As a trainer I enjoy the thrill of having real life examples of the topic we are discussing in the room itself, live and for real.  That way we get to examine our genuine response to it rather than our intellectual response: the two things can be somewhat different!  So when what I’m about to describe occurred during an Emotional Intelligence course, I experienced a whole bag of emotions including excitement and the thrill of seeing reactions to it (including my own).  This was uncharted water for me, or white water rafting more like.

It sounds simple enough, but it brought the course to a standstill and turned into a mental arm wrestle more sustained and vivid than any I have experienced in 15 years of training.

Someone took a phone call whilst I was talking.  I ignored it initially, hoping it was a quick “not now, I’m on a course” type call.  But it went on, and I knew I needed to do something as I was having to raise my voice to be heard.  So I stopped talking.  People looked up, realised what was happening, and I was now on a Win/Lose path which I knew I had to complete.  She kept talking, despite nudges from her neighbour.  I held my ground and just looked at her (she studiously avoided eye contact throughout).

It lasted about 2 minutes, I reckon.  A long time indeed when you’re at the front.  Eventually she put the phone down, and explained that it was a customer.  We then had a discussion about assertiveness, managing customers, the impact she’d had on others and what alternatives she might have used.  It was the last time there were any calls in the room, and I guess I lived to tell the tale.

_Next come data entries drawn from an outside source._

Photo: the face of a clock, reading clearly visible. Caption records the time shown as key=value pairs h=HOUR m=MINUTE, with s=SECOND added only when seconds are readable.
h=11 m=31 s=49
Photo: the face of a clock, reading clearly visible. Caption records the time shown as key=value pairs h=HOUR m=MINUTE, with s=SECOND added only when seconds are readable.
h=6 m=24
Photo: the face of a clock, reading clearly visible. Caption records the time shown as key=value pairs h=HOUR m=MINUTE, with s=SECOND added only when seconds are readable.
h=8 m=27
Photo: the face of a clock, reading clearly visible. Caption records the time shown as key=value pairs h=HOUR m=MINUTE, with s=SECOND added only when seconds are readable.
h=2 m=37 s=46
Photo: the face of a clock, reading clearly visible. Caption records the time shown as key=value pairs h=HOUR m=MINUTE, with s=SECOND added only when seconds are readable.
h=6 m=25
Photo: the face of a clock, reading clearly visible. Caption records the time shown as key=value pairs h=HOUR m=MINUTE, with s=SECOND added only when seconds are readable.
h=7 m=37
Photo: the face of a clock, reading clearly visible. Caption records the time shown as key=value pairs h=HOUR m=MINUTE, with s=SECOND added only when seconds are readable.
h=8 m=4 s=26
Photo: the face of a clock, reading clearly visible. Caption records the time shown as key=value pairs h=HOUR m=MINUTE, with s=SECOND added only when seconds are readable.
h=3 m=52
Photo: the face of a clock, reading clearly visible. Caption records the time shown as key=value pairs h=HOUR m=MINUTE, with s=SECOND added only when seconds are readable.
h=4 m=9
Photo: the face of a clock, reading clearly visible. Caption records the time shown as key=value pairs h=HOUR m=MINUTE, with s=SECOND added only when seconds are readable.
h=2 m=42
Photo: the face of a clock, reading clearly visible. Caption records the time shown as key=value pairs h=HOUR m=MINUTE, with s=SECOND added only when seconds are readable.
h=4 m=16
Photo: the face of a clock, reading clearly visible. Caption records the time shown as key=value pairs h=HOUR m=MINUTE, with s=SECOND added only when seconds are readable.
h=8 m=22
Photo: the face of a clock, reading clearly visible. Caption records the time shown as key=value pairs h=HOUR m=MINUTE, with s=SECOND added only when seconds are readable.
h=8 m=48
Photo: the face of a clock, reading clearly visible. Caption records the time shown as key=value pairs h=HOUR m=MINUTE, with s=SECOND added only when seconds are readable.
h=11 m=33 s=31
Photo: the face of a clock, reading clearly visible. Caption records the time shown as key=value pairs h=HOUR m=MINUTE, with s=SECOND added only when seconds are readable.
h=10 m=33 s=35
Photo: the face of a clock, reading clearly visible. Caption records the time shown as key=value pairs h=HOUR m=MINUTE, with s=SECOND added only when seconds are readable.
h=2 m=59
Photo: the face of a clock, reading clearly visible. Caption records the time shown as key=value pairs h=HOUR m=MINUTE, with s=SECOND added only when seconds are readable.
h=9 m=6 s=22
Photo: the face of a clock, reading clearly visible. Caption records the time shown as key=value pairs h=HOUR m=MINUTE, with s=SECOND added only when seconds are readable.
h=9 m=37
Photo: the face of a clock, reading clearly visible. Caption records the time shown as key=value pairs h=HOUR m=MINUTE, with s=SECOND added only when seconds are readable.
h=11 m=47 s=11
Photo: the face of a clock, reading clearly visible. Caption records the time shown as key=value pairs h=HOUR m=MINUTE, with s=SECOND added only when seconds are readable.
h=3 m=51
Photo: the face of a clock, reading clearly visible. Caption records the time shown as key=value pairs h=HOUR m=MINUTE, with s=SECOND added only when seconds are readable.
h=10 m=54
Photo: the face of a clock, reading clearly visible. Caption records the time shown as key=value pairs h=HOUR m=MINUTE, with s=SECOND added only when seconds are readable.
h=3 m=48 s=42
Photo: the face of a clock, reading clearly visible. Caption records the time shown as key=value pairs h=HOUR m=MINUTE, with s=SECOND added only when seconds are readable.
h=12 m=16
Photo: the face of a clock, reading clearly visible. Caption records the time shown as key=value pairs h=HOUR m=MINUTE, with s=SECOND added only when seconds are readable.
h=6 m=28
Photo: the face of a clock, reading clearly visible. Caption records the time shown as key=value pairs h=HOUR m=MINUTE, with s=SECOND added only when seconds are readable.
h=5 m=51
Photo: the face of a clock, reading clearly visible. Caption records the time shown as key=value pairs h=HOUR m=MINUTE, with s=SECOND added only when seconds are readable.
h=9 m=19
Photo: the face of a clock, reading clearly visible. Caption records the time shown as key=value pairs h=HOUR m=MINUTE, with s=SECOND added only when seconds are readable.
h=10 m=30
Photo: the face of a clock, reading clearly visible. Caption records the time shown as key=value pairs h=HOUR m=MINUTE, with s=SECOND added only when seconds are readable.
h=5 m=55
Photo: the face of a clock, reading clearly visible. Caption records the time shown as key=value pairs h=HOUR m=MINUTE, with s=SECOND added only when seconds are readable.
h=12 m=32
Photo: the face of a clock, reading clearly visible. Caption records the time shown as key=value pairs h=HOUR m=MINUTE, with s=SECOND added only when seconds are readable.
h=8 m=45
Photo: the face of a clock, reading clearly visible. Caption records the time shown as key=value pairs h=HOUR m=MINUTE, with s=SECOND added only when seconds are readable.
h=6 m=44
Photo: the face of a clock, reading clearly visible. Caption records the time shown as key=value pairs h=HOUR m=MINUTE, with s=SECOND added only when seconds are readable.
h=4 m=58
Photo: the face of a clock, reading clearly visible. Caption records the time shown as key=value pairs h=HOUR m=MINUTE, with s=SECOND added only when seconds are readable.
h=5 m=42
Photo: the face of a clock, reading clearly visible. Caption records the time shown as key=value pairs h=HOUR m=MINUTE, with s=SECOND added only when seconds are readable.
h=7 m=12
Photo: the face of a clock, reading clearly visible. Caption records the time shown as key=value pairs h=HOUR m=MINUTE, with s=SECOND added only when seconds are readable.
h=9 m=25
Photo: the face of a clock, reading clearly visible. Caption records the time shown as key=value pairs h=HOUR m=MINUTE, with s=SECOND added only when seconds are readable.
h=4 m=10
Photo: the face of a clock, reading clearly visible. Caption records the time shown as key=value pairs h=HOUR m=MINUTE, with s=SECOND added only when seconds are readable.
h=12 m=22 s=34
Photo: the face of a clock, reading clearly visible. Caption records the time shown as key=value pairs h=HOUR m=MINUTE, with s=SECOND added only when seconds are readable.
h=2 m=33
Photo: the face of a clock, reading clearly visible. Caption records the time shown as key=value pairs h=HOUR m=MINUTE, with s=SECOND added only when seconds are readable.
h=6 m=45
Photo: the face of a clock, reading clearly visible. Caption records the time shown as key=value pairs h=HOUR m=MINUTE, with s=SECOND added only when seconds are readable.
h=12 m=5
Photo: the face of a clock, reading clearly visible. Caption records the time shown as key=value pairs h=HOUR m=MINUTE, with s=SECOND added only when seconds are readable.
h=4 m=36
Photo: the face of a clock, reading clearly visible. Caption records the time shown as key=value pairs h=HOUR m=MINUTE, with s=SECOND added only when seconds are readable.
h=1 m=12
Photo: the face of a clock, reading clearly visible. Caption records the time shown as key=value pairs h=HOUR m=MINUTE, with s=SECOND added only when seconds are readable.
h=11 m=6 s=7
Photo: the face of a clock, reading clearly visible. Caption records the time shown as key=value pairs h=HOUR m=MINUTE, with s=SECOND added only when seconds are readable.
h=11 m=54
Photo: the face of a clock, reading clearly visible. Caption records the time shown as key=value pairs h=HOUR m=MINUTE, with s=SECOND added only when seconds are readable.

The whole incident got me thinking about Social Halitosis in a deeper sense, because this lady did not see her behaviour as inappropriate, whilst I did.  Does this mean, to extend the metaphor, that one man’s Halitosis is another man’s Colgate Ring of Confidence?  Was I being Unintelligent to confront the behaviour, and in effect impose my values on hers?  I don’t have a definitive answer on this one, and would love to hear your views.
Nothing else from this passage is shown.